Il nostro angolo

Il dolore nel mare

di Daiana Padeanu

Mai avrei pensato che il mare potesse essere tanto malvagio quanto è scellerata la nostra condotta negli ultimi tempi.

Partendo con ordine e sistematicità, ogni mia parola sarà volta agli eventi accaduti in laguna durante la notte del dodici novembre, quando la marea ha raggiunto un picco di 187 centimetri, spargendo così devastazione per tutta la città: muri abbattuti, alberi sradicati, danni artistici e molte altre sciagure.

Se ci addentrassimo per un attimo, col pensiero, negli interni dei palazzi storici o delle chiese, vedremmo circuiti elettrici andare in tilt e opere fondersi con l’indeterminatezza del mare, mentre di sottofondo regnerebbe l’amaro e il potente fragore dell’acqua nella sua penosa invasione dell’isola. Nel frattempo scorgeremmo in lontananza sagome che da lontano parrebbero uomini, e sarebbero difatti veneziani e turisti paralizzati dalla veemenza del flusso tiranno, timorosi di perdere la vita, come quelli intrappolati in battelli oscillanti all’impazzata. Intanto attività e botteghe perderebbero anche loro ogni fondamento.
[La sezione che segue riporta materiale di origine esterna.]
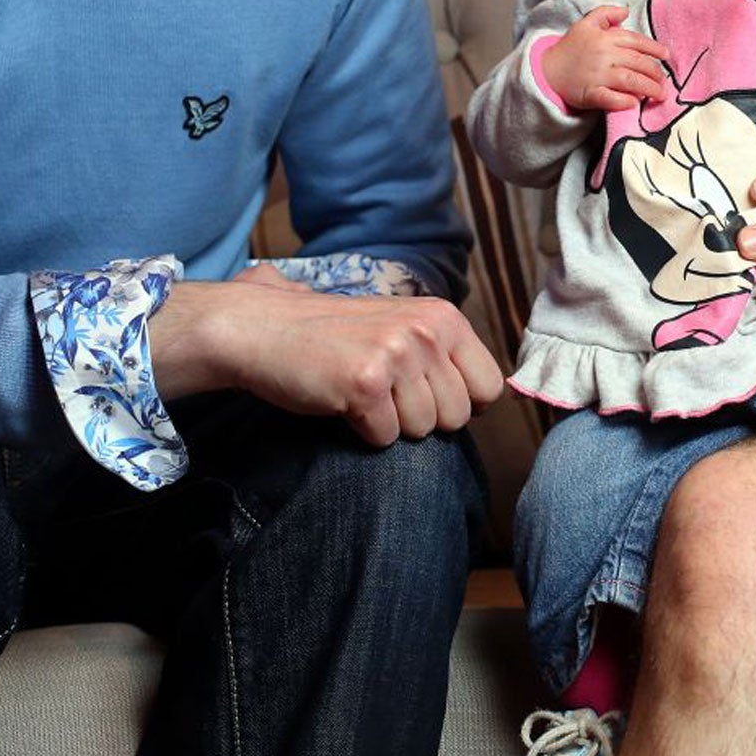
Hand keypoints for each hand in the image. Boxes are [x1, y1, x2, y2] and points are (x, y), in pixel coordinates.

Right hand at [156, 268, 505, 445]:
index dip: (461, 404)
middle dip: (422, 418)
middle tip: (384, 393)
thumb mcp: (403, 329)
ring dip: (390, 424)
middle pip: (458, 416)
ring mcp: (397, 354)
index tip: (426, 396)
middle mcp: (427, 331)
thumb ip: (445, 356)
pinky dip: (362, 432)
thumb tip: (490, 400)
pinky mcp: (365, 383)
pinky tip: (342, 401)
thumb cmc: (335, 338)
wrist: (265, 328)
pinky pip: (385, 438)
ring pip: (423, 430)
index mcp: (444, 316)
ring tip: (362, 393)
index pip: (490, 387)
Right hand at [541, 4, 670, 111]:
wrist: (547, 70)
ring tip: (659, 94)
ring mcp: (597, 75)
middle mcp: (604, 55)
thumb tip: (626, 11)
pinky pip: (611, 98)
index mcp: (605, 37)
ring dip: (649, 88)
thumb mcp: (585, 24)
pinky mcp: (590, 93)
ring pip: (630, 80)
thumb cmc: (570, 47)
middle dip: (656, 73)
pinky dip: (625, 101)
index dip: (654, 49)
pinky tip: (634, 103)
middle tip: (664, 82)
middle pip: (639, 63)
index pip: (637, 41)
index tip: (666, 56)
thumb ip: (605, 13)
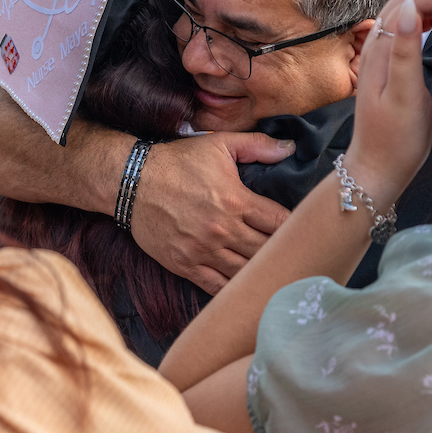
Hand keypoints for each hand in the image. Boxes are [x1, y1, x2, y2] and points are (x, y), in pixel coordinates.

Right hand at [131, 132, 295, 293]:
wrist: (132, 181)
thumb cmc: (177, 161)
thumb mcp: (219, 143)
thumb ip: (257, 145)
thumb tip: (291, 147)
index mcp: (236, 201)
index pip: (280, 222)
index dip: (294, 225)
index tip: (299, 227)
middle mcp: (222, 230)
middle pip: (267, 251)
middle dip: (281, 251)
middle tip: (291, 252)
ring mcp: (203, 251)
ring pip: (245, 273)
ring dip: (260, 272)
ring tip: (273, 271)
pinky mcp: (185, 265)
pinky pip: (217, 287)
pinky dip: (234, 289)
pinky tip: (245, 286)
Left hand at [346, 0, 431, 198]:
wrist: (377, 168)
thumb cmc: (394, 140)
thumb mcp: (404, 97)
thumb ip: (405, 51)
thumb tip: (410, 6)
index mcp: (380, 49)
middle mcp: (377, 45)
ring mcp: (383, 53)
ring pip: (411, 11)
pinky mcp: (392, 64)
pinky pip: (412, 28)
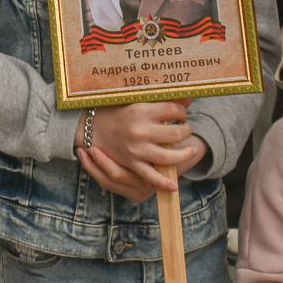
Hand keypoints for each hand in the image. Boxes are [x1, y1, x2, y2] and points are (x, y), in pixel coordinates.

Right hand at [87, 102, 201, 195]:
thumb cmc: (116, 110)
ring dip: (184, 154)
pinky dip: (163, 182)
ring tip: (191, 149)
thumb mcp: (136, 99)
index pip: (173, 109)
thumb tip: (189, 96)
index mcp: (140, 109)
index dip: (182, 110)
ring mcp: (136, 149)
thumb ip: (161, 98)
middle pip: (175, 133)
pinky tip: (174, 185)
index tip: (182, 112)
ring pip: (168, 156)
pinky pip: (150, 176)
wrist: (91, 127)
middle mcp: (139, 130)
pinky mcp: (131, 163)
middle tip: (186, 128)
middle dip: (186, 130)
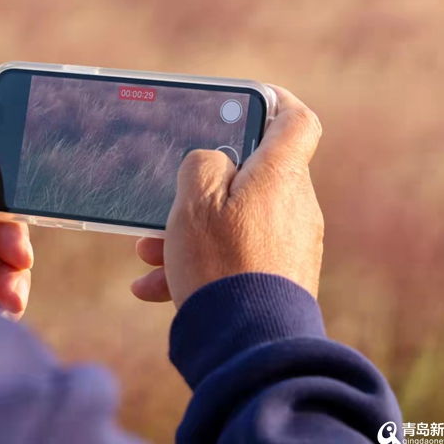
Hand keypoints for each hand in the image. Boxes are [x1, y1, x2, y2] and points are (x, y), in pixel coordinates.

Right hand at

Libri, quadri, sculture, reperti, testimonianze storiche, preziose architetture; un cumulo di meraviglie tristemente irrorate dal mare della nostra negligenza crescente.

Sebbene simili calamità siano accadute anche in passato, non è giustificabile trattare tali disgrazie come normali, o come regolari dinamiche attribuibili ai moti della marea. Difatti, per prender coscienza della gravità che oscura il nostro presente, è opportuno contestualizzare il caso in questione, poiché, come vuol ragione, ogni concetto assume una declinazione differente in base alle circostanze in cui è posto. Dunque, parlando nel presente e del presente, e considerando la salute precaria del nostro pianeta, è prudente assegnare alla tragedia di poche notti fa una connotazione più nera di quella che già avrebbe di per sé. Sarebbe irresponsabile troncare simile correlazione e vedere l’evento sciagurato solo come tale, senza preoccuparsi di confrontarlo con la realtà attuale e con le allarmanti previsioni sul futuro della terra. Per questo motivo mi permetto di dire che tutto ciò che manca è amore. Amore per noi stessi, per l’umanità e il gruppo di esseri che siamo. Amore per l’avvenire delle prossime generazioni e per il loro benessere: che non si lasci a loro, ai ragazzi delle generazioni future, il compito di porre rimedio a un’ignavia morale a cui ancora si può rimediare. L’invito è quello di non aderire a teorie complottistiche che smentiscono con furiosa arroganza ogni affermazione nata dal rigore scientifico: si indirizzi piuttosto lo sguardo alle lacrime dei veneziani avviliti e si prenda coscienza di quanto, e come, l’aspro corso del nostro pianeta stia prendendo vie riprovevoli.

Che si guardi agli umani e al gentile mondo con serietà e autoesame, solo così vi è una parvenza di salvezza.

“Acqua Alta” a Venezia

 

 

Il mare nella bottega 

Il muro regge un triste Conte

nella bagnata bottega in laguna

d’una calle avidamente riposta.

Sotto gli occhi corrono le onde,

mosse da noi, non dalla luna,

mentre la terra, Madre, vuole risposta.

L’acqua investe e maligna ingloba

preziosi reperti d’epoche addietro,

e lo Scirocco la scaglia sull’isola tutta.

La bestia sovverte quel che trova

scaricando la sua potenza senza metro

e il mare sul mare, crudele, butta.

Le lacrime dei cuori locali innalzano

più ancora la penosa impronta

nostra, mandria forsennata d’ingrati,

e i pensieri agili ovunque balzano

assieme alla coscienza che nulla affronta

ignorando della terra i sofferti conati.

Oh la mia Venezia affoga e l’arte bella

assieme a lei, nella notte dodicesima

di novembre, ahimè una di venture mille!

Siamo l’umanità che tutto trova e macella

ma questa volta non sarà l’ennesima,

ché pian piano ci spegneremo sotto alle scintille.